Apple’s Magic Trackpad is Real, Still No Evidence of Bigfoot
Posted 07/27/2010 at 6:01am
| by J.R. Bookwalter

Remember the recent leaks showing some kind of trackpad device that Apple appeared ready to release? It’s real and it’s here, and it’s the Magic Trackpad. Sadly, Bigfoot remains as elusive as ever, but we can’t have everything, can we?
The Apple Store has been down for several hours on Tuesday morning, and now that it’s back we have a few goodies to reveal. On the new front is the Magic Trackpad, first revealed in leaked photos weeks ago. Priced at $69, Apple claims that it’s the largest Multi-Touch trackpad ever, asking “Why should notebooks have all the fun?”
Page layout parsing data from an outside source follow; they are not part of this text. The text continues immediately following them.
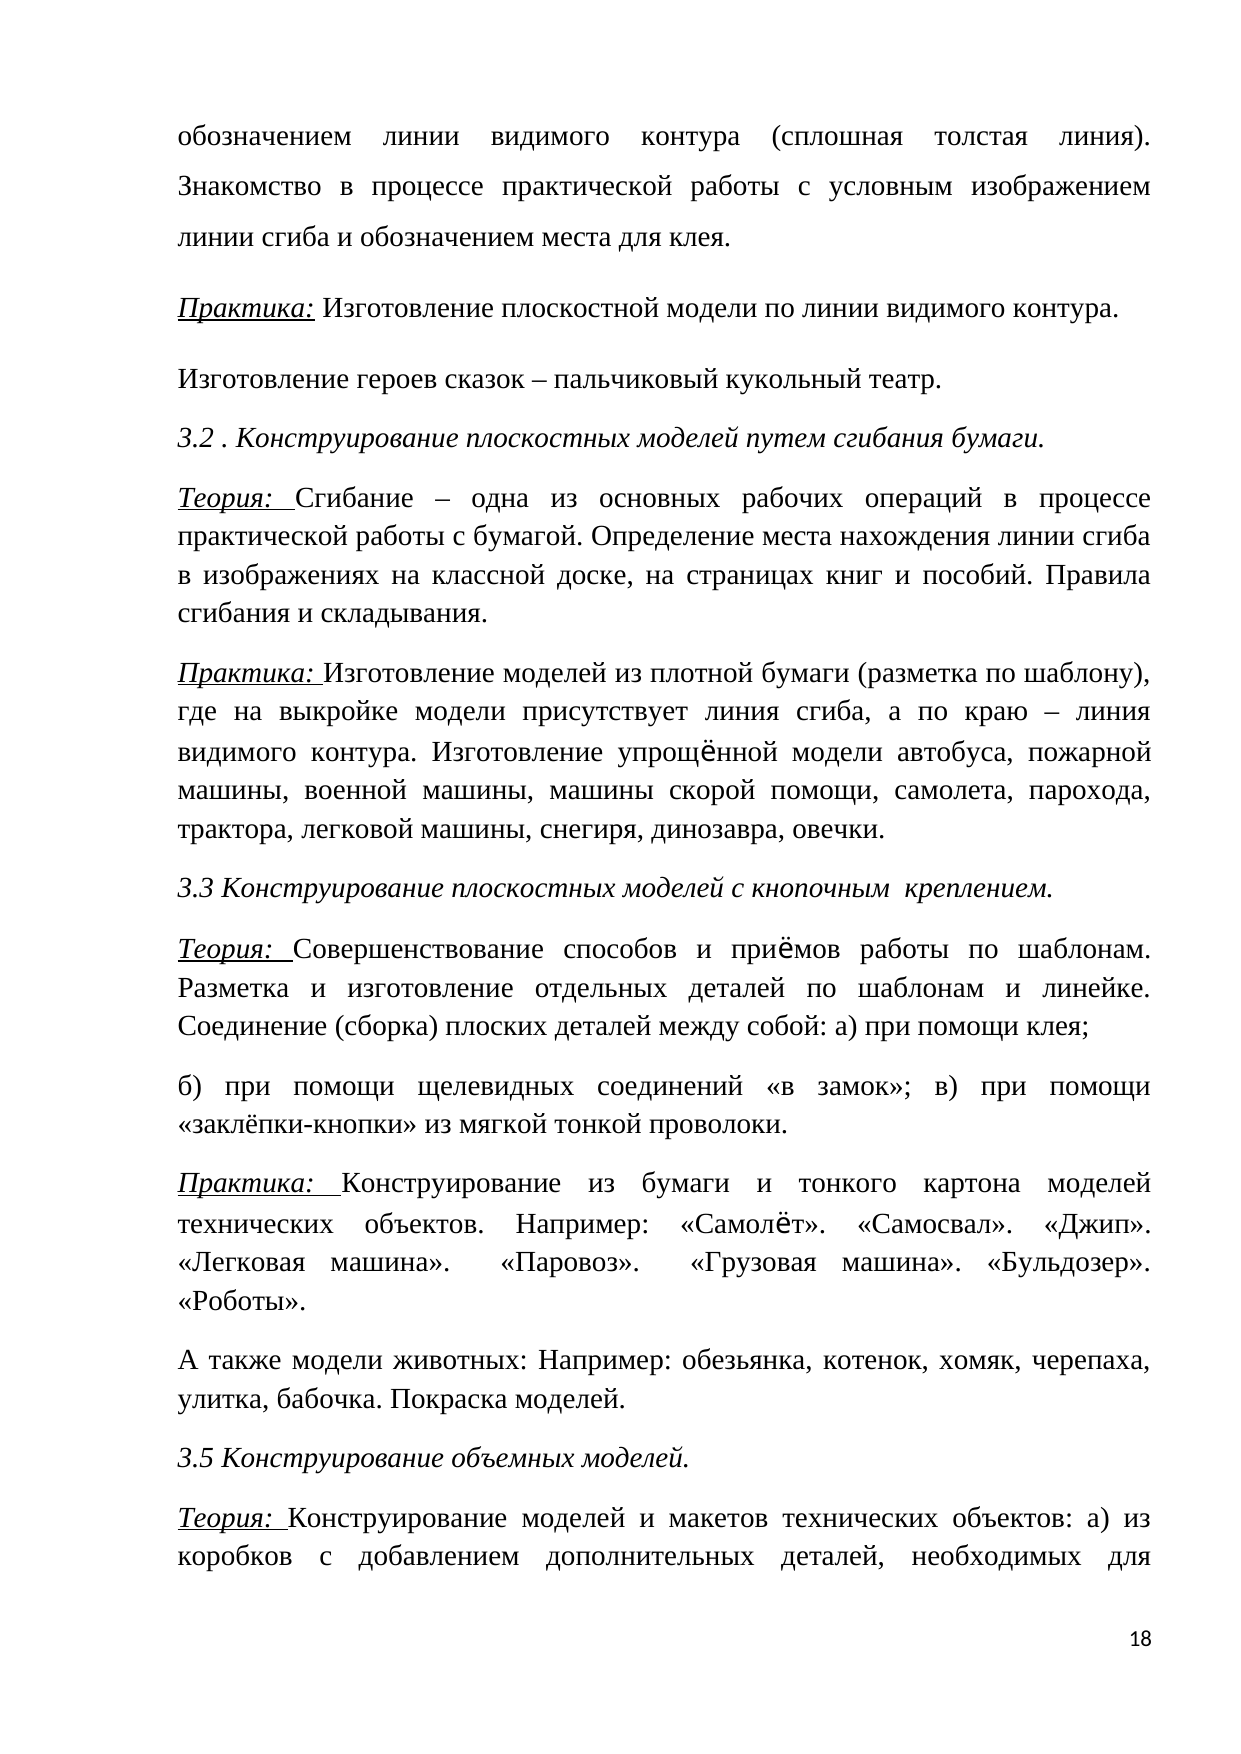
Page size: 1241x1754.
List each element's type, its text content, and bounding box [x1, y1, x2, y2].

text Теория: Сгибание – одна из основных рабочих операций в процессе практической работы с бумагой. Определение места нахождения линии сгиба в изображениях на классной доске, на страницах книг и пособий. Правила сгибания и складывания. [177, 480, 1152, 629]
text 3.5 Конструирование объемных моделей. [177, 1440, 1152, 1474]
text Теория: Совершенствование способов и приёмов работы по шаблонам. Разметка и изготовление отдельных деталей по шаблонам и линейке. Соединение (сборка) плоских деталей между собой: а) при помощи клея; [177, 929, 1152, 1042]
text Практика: Конструирование из бумаги и тонкого картона моделей технических объектов. Например: «Самолёт». «Самосвал». «Джип». «Легковая машина». «Паровоз». «Грузовая машина». «Бульдозер». «Роботы». [177, 1166, 1152, 1317]
text б) при помощи щелевидных соединений «в замок»; в) при помощи «заклёпки-кнопки» из мягкой тонкой проволоки. [177, 1068, 1152, 1140]
text Практика: Изготовление плоскостной модели по линии видимого контура. [177, 290, 1152, 323]
text Изготовление героев сказок – пальчиковый кукольный театр. [177, 361, 1152, 394]
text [177, 118, 1152, 252]
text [177, 1500, 1152, 1572]
text 3.3 Конструирование плоскостных моделей с кнопочным креплением. [177, 870, 1152, 904]
text А также модели животных: Например: обезьянка, котенок, хомяк, черепаха, улитка, бабочка. Покраска моделей. [177, 1342, 1152, 1414]
text 3.2 . Конструирование плоскостных моделей путем сгибания бумаги. [177, 420, 1152, 454]
text Практика: Изготовление моделей из плотной бумаги (разметка по шаблону), где на выкройке модели присутствует линия сгиба, а по краю – линия видимого контура. Изготовление упрощённой модели автобуса, пожарной машины, военной машины, машины скорой помощи, самолета, парохода, трактора, легковой машины, снегиря, динозавра, овечки. [177, 655, 1152, 844]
“Desktop users, your time has come,” the Magic Trackpad product page proclaims seductively. “The new Magic Trackpad is the first Multi-Touch trackpad designed to work with your Mac desktop computer. It uses the same Multi-Touch technology you love on the MacBook Pro. And it supports a full set of gestures, giving you a whole new way to control and interact with what’s on your screen. Swiping through pages online feels just like flipping through pages in a book or magazine. And inertial scrolling makes moving up and down a page more natural than ever. Magic Trackpad connects to your Mac via Bluetooth wireless technology. Use it in place of a mouse or in conjunction with one on any Mac computer -- even a notebook.”

Magic Trackpad gestures include Click, Scroll, Swipe and Rotate, including two-finger scrolling, pinching to zoom, rotating with your fingertips, three-finger swiping and activating Exposé or switching between applications with four fingers.
In a first for Apple, the Magic Trackpad uses high-performance AA NiMH batteries and the company is offering the Apple Battery Charger as “a more environmentally friendly way to go wireless.” Unlike many chargers that keep pulling juice after the batteries have charged, Apple’s Battery Charger “automatically reduces the amount of power it needs” when they’re done charging to avoid energy waste.
Magic Trackpad is $69 and available now to ship within 24 hours as of this writing; it requires a Bluetooth-enabled Mac computer (desktop or laptop) with Mac OS X Snow Leopard 10.6.4 and “latest software update,” which we presume means that a Software Update is coming shortly to make this thing work with our existing systems.
We don’t know about you, but we’ve been waiting for something like this from Apple for a long time! Oh happy day!